Interview with a Hiring Manager:
Q: How long, on average, does it take you to whittle down a list of resumes into a short list of interview candidates? A: If there are 100 resumes it takes me approximately 3 hours to get down to 5 interview candidates. Q: Do you ever toss out resumes without reading them because they are formatted poorly? A: Not so much due to formatting because our corporate system forces all resumes into a similar format. However, I delete without reading in depth due to the following:- The first being the logic is just hard to follow. This usually happens when the resume writer does not stick to chronological or task based resume but mixes the two.

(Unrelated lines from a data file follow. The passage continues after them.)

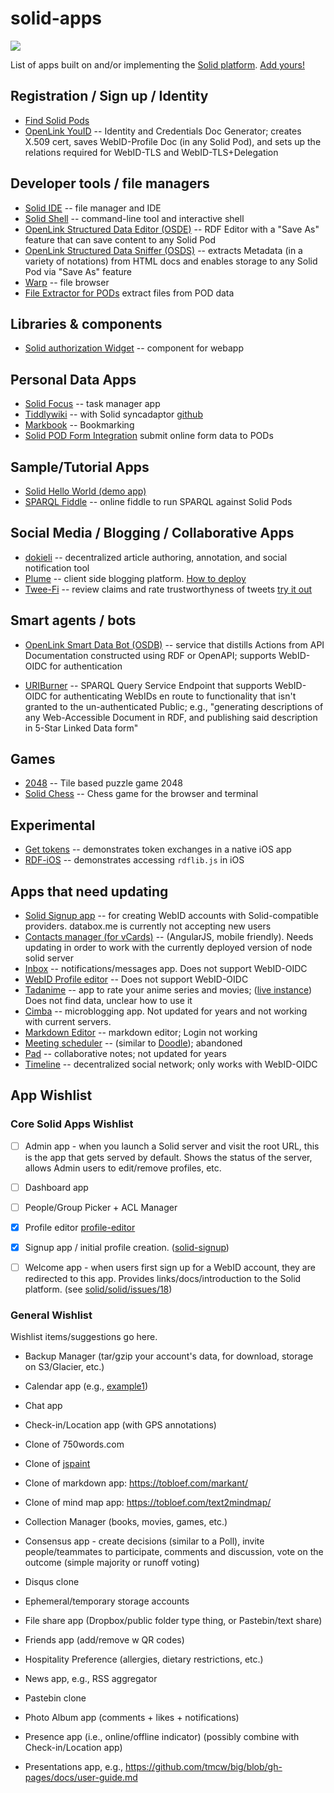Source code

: # solid-apps
[![](https://img.shields.io/badge/project-Solid-7C4DFF.svg?style=flat-square)](https://github.com/solid/solid)

List of apps built on and/or implementing the [Solid platform](https://github.com/solid/solid-spec). 
[Add yours!](https://github.com/solid/solid-apps/blob/master/How-to-add-an-App.md)

## Registration / Sign up / Identity

- [Find Solid Pods](https://findsolidpods.com)
- [OpenLink YouID](http://youid.openlinksw.com) -- Identity and Credentials Doc Generator; creates X.509 
  cert, saves WebID-Profile Doc (in any Solid Pod), and sets up the relations required for WebID-TLS and 
  WebID-TLS+Delegation

## Developer tools / file managers

- [Solid IDE](https://jeff-zucker.github.io/solid-ide/) -- file manager and IDE
- [Solid Shell](https://github.com/jeff-zucker/solid-shell) -- command-line tool and interactive shell
- [OpenLink Structured Data Editor (OSDE)](http://osde.openlinksw.com) -- RDF Editor with a "Save As" feature that 
  can save content to any Solid Pod
- [OpenLink Structured Data Sniffer (OSDS)](http://osds.openlinksw.com) -- extracts Metadata (in a variety of notations) 
  from HTML docs and enables storage to any Solid Pod via "Save As" feature
- [Warp](https://github.com/linkeddata/warp) -- file browser
- [File Extractor for PODs](https://github.com/dconorozzo/Solid-RDF-HexBin-File-Extraction) extract files from POD data

## Libraries & components

- [Solid authorization Widget](https://github.com/bourgeoa/solid-file-widget) -- component for webapp 

## Personal Data Apps

- [Solid Focus](https://noeldemartin.github.io/solid-focus/) -- task manager app
- [Tiddlywiki](https://bourgeoa.solid.community/public/tiddlywiki/) -- with Solid syncadaptor 
  [github](https://github.com/bourgeoa/tiddlywiki-node-solid-server)
- [Markbook](https://github.com/mark-book/markbook/blob/gh-pages/README.md) -- Bookmarking
- [Solid POD Form Integration](https://www.formrouter.com/solid-project-pod-pdf-form-integration/online_forms_solid_pod.htm) submit online form data to PODs

## Sample/Tutorial Apps

- [Solid Hello World (demo app)](https://github.com/melvincarvalho/helloworld/)
- [SPARQL Fiddle](https://jeff-zucker.github.io/sparql-fiddle/) -- online fiddle to run SPARQL against Solid Pods

## Social Media / Blogging / Collaborative Apps

- [dokieli](https://github.com/linkeddata/dokieli) --
    decentralized article authoring, annotation, and social notification tool
- [Plume](https://github.com/theWebalyst/solid-plume/) -- client side blogging platform. [How to deploy](https://thewebalyst.solid.community/plume/?post=https%3A%2F%2Fthewebalyst.solid.community%2Fpublic%2Fposts%2F%2F1555171264494-how-to-deploy-plume-blog-on-your-solid-pod.ttl%23%23%23%23%23%23%23%23%23%23%23%23%23%23)
- [Twee-Fi](https://github.com/factsmission/twee-fi) -- review claims
    and rate trustworthyness of tweets [try it out](https://factsmission.github.io/twee-fi/)

## Smart agents / bots

- [OpenLink Smart Data Bot (OSDB)](http://osdb.openlinksw.com) -- service that distills Actions from API Documentation 
  constructed using RDF or OpenAPI; supports WebID-OIDC for authentication

<!-- TODO: reviewed until here -->


- [URIBurner](http://linkeddata.uriburner.com/sparql) -- SPARQL Query Service Endpoint that supports WebID-OIDC 
  for authenticating WebIDs en route to functionality that isn't granted to the un-authenticated Public; e.g., 
  "generating descriptions of any Web-Accessible Document in RDF, and publishing said description in 5-Star 
  Linked Data form"

## Games

- [2048](http://github.com/webize/2048) -- Tile based puzzle game 2048
- [Solid Chess](https://github.com/pheyvaer/solid-chess) -- Chess game for the browser and terminal

## Experimental

- [Get tokens](https://github.com/wrmack/Get-tokens) -- demonstrates token exchanges in a native iOS app 
- [RDF-iOS](https://github.com/wrmack/RDF-iOS) -- demonstrates accessing `rdflib.js` in iOS 

## Apps that need updating

- [Solid Signup app](https://github.com/solid/solid-signup) -- for creating
    WebID accounts with Solid-compatible providers. databox.me is currently not accepting new users
- [Contacts manager (for vCards)](https://github.com/linkeddata/contacts) --
      (AngularJS, mobile friendly). Needs updating in order to work with the currently deployed version of node solid server
- [Inbox](https://github.com/solid/solid-inbox/) -- notifications/messages app. Does not support WebID-OIDC
- [WebID Profile editor](https://github.com/linkeddata/profile-editor) -- Does not support WebID-OIDC
- [Tadanime](https://github.com/pheyvaer/tadanime) -- app to rate your anime series and movies; ([live instance](https://pheyvaer.github.io/tadanime/index.html))  Does not find data, unclear how to use it
- [Cimba](https://github.com/linkeddata/cimba) -- microblogging app. Not updated for years and not working with current servers.
- [Markdown Editor](https://github.com/melvincarvalho/markdown-editor) -- markdown
    editor; Login not working
- [Meeting scheduler](https://github.com/linkeddata/app-schedule) --
    (similar to [Doodle](http://doodle.com/)); abandoned
- [Pad](https://github.com/timbl/pad) -- collaborative notes; not updated for years
- [Timeline](https://github.com/solid-social/timeline) -- decentralized social
    network; only works with WebID-OIDC
    
## App Wishlist

### Core Solid Apps Wishlist

- [ ] Admin app - when you launch a Solid server and visit the root URL,
    this is the app that gets served by default. Shows the status of the
    server, allows Admin users to edit/remove profiles, etc.

- [ ] Dashboard app

- [ ] People/Group Picker + ACL Manager

- [x] Profile editor
    [profile-editor](https://github.com/linkeddata/profile-editor)

- [x] Signup app / initial profile creation.
    ([solid-signup](https://github.com/solid/solid-signup))

- [ ] Welcome app - when users first sign up for a WebID account, they are
    redirected to this app. Provides links/docs/introduction to the Solid
    platform.
    (see [solid/solid/issues/18](https://github.com/solid/solid/issues/18))

### General Wishlist
Wishlist items/suggestions go here.

* Backup Manager (tar/gzip your account's data, for download, storage on S3/Glacier, etc.)

* Calendar app (e.g., [example1](http://ui.toast.com/tui-calendar/))

* Chat app

* Check-in/Location app (with GPS annotations)

* Clone of 750words.com

* Clone of [jspaint](https://github.com/1j01/jspaint)

* Clone of markdown app: https://tobloef.com/markant/

* Clone of mind map app: https://tobloef.com/text2mindmap/

* Collection Manager (books, movies, games, etc.)

* Consensus app - create decisions (similar to a Poll),
  invite people/teammates to participate,
  comments and discussion, vote on the outcome (simple majority or
  runoff voting)

* Disqus clone

* Ephemeral/temporary storage accounts

* File share app (Dropbox/public folder type thing, or Pastebin/text share)

* Friends app (add/remove w QR codes)

* Hospitality Preference (allergies, dietary restrictions, etc.)

* News app, e.g., RSS aggregator

* Pastebin clone

* Photo Album app (comments + likes + notifications)

* Presence app (i.e., online/offline indicator) (possibly combine with Check-in/Location app)

* Presentations app, e.g., https://github.com/tmcw/big/blob/gh-pages/docs/user-guide.md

- The second is when I have to decipher what the resume writer is trying to convey. Especially resumes that have a lot of acronyms without spelling them out. Even though I am interviewing Quality Assurance personnel for NASA programs not all NASA centers or NASA programs use the same acronyms.
- The third is when I have to hunt through very long paragraphs to determine if the resume writer meets the requisition requirements.
Recap – How to Make it onto the Short List
Writing a winning resume takes work. It starts with crafting a resume specifically for the job you are applying for, then using the keywords and descriptions to help your resume make it through the automated filters. Then you need to make it through Round One, which is the HR review. Most HR reps aren’t familiar with the specific tasks in the job requirements, so they are looking for the basics. If you pass the basic ‘eye” test, you can make it to the hiring manager’s desk. Even then, you may face long odds, as this hiring manager stated that receiving 50-150 resumes per job posting is the norm, even after automated filters and additional HR screening. At this point, you need to have your ducks in a row, because a hiring manager can’t spend more than a few moments per resume in the first few rounds of screening. Format, spelling, grammar, and attention to detail are essential. Keep these other items in mind when writing your resume:- Respect the hiring manager’s time. They often spend several hours creating the job requisition, then several more screening applicants.
- You don’t have a lot of time to make an initial impression. You usually have less than a minute to make an impression, and sometimes only a few seconds.
- Create a master resume, the tailor it for the specific job for which you are applying.
- Pay attention to detail! This goes for spelling and formatting, as well as meeting the job requirements.
- Always define acronyms; don’t take it for granted the hiring manager knows what you are referring to.